**Stored dataset items**
+--
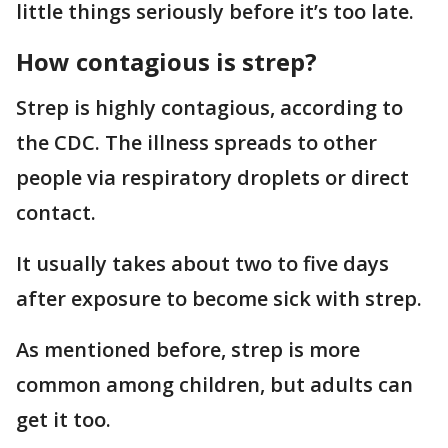
little things seriously before it’s too late.
How contagious is strep?
Strep is highly contagious, according to
the CDC. The illness spreads to other
people via respiratory droplets or direct
contact.
It usually takes about two to five days
after exposure to become sick with strep.
As mentioned before, strep is more
common among children, but adults can
get it too.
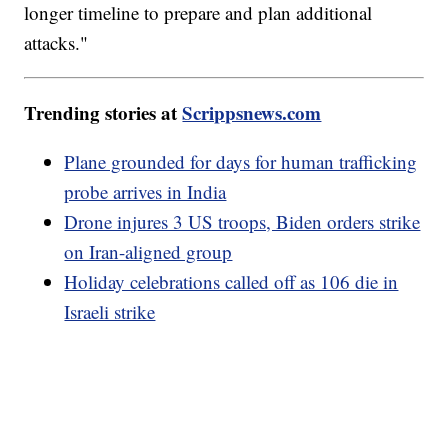
longer timeline to prepare and plan additional
attacks."
Trending stories at
Scrippsnews.com
Plane grounded for days for human trafficking
probe arrives in India
Drone injures 3 US troops, Biden orders strike
on Iran-aligned group
Holiday celebrations called off as 106 die in
Israeli strike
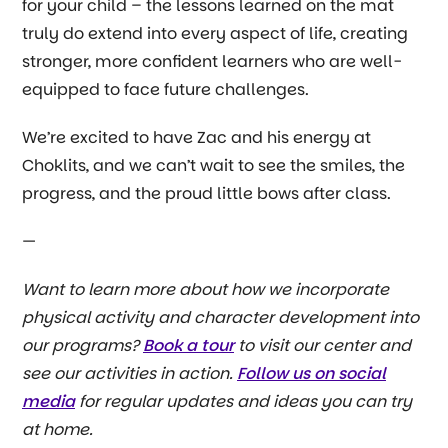
for your child – the lessons learned on the mat
truly do extend into every aspect of life, creating
stronger, more confident learners who are well-
equipped to face future challenges.
We’re excited to have Zac and his energy at
Choklits, and we can’t wait to see the smiles, the
progress, and the proud little bows after class.
—
Want to learn more about how we incorporate
physical activity and character development into
our programs?
Book a tour
to visit our center and
see our activities in action.
Follow us on social
media
for regular updates and ideas you can try
at home.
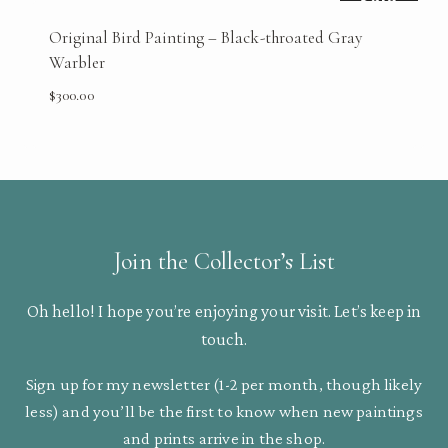
Sold
Original Bird Painting – Black-throated Gray
Warbler
$
300.00
Join the Collector’s List
Oh hello! I hope you’re enjoying your visit. Let’s keep in
touch.
Sign up for my newsletter (1-2 per month, though likely
less) and you’ll be the first to know when new paintings
and prints arrive in the shop.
+--
**EXERCISE**
Copy out the listing word for word, starting from its very beginning and ending after the line that contains "get it too.". Leave the picture out.

**YOUR SOLUTION**
little things seriously before it’s too late.
How contagious is strep?
Strep is highly contagious, according to
the CDC. The illness spreads to other
people via respiratory droplets or direct
contact.
It usually takes about two to five days
after exposure to become sick with strep.
As mentioned before, strep is more
common among children, but adults can
get it too.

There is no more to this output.